Exercícios propostos:
**a.** Diga se cada afirmação a seguir está de acordo com o trecho sobre direito e moral. Responda sim ou não e cite literalmente as palavras do trecho que decidem cada caso: (i) normas que recusam a personalidade moral a um grupo carecem de legitimidade e de obrigatoriedade; (ii) o direito moderno se tornou exclusivamente instrumental; (iii) normas emitidas por um legislador formalmente habilitado e contrárias à ideia de direito são atos legítimos de legislar.
**b.** Escreva a continuação do trecho sobre a relação entre direito e moral, começando logo após a sua última frase.

Trecho fornecido:
****************************************

Neste particular, entendemos que não tem qualquer caráter juridicamente vinculante (carecem totalmente de legitimidade e de obrigatoriedade) tanto as normas que porventura recusem a dignidade de personalidade moral a qualquer pessoa, grupo ou classe –  isto é , que lhes excluam a qualidade de sujeitos autônomos de direito (com os direitos e deveres implicados pela sua válida e legítima integração na comunidade) para os reduzirem a meros objetos de  coação política , econômica ou administrativa – , como as normas que lhes definam um estatuto de direitos e deveres que não esteja fundado no sentido axiológico de uma comunidade que a todos autônoma e totalizantemente integre[5] .

Nestes casos, e ainda que nos encontremos na presença de mandados emitidos por um legislador formalmente habilitado e acompanhados por uma organizada garantia coativa, o que se nos oferece são autênticas perversões do ato de legislar. Não podem, com efeito, considerar-se de outro modo as normas abertamente contrárias à idéia de direito e, portanto, violadoras daquela mesma função axiológico-normativa em que terão de justificar-se como normas jurídicas válidas e legítimas.

Assim que parece haver um sentido comum de que o direito moderno  segue exigindo um momento de incondicionalidade que obedece a sua necessária vinculação com a moral, ou seja, de que não se tornou exclusivamente instrumental como pretendem algumas variantes do positivismo jurídico. E porque o fenômeno jurídico não surgiu do “nada”, a ética parece estar intimamente ligada ao direito: todas as normas jurídicas foram criadas a partir de um juízo ético surgidos para harmonizar os vínculos sociais relacionais que estabelecemos ao longo de nossa evolucionada existência.

****************************************

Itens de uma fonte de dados

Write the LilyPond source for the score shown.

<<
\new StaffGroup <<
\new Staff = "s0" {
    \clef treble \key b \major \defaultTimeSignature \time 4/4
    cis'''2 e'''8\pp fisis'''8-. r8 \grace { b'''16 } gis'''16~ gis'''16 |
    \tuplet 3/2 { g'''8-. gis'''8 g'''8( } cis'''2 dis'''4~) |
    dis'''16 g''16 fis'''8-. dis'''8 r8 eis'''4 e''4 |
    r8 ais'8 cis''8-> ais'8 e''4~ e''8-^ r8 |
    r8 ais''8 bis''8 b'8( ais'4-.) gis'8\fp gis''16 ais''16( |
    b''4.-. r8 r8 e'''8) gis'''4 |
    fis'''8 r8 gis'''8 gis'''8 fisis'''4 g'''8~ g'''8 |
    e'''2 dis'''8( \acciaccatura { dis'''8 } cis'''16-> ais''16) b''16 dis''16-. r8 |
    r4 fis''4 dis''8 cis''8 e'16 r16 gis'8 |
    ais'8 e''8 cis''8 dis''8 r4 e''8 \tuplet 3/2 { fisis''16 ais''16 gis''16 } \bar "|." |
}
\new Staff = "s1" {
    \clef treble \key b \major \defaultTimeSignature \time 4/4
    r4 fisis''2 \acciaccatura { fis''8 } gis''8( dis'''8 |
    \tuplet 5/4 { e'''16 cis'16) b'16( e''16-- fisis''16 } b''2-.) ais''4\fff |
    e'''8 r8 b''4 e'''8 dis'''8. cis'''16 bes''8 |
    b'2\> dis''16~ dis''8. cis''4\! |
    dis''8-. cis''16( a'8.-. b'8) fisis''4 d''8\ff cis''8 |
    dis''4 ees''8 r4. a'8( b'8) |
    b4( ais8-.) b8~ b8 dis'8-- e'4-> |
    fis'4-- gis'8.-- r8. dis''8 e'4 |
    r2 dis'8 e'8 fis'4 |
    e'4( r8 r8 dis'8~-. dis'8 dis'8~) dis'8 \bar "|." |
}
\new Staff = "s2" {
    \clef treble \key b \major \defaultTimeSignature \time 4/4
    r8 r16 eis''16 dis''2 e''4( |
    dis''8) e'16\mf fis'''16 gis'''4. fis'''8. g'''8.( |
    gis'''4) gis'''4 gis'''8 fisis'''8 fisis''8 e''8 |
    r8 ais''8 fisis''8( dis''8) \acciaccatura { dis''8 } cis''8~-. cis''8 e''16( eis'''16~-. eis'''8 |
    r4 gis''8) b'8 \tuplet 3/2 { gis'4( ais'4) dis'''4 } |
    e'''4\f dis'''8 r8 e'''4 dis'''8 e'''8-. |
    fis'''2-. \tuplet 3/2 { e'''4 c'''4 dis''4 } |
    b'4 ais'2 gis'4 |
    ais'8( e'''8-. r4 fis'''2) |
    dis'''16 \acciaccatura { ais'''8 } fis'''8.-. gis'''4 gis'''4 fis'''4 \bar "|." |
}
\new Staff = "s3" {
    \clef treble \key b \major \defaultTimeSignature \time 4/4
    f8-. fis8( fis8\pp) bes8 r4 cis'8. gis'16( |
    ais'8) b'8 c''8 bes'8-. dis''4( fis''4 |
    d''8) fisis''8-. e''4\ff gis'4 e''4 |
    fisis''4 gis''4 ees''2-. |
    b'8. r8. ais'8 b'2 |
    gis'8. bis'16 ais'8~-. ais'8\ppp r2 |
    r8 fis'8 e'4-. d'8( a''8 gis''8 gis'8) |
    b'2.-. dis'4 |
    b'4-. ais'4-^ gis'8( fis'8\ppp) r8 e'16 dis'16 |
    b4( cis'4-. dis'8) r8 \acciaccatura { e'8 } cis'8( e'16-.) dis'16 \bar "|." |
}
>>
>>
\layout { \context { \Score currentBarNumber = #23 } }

****************************************

Respostas às tarefas:
**a.**
(i) Sim: “carecem totalmente de legitimidade e de obrigatoriedade”.
(ii) Não: “não se tornou exclusivamente instrumental como pretendem algumas variantes do positivismo jurídico”.
(iii) Não: “o que se nos oferece são autênticas perversões do ato de legislar”.

**b.**
 De fato, é essa pretensão de correção moral que permite distinguir entre o Direito  e a força bruta , que permite distinguir (ou não) entre a ordem de um delinqüente (“a bolsa ou a vida”) e a ordem de cobrança de uma determinada contribuição , enfim, que permite considerar o direito como uma estratégia sócio-adaptativa, uma práxis social destinada a gerar discursos jurídicos materialmente justos e com potencial capacidade de consenso para a solução de determinados problemas práticos relativos aos vínculos sociais relacionais elementares através dos quais os homens constroem estilos aprovados de interação e estrutura social.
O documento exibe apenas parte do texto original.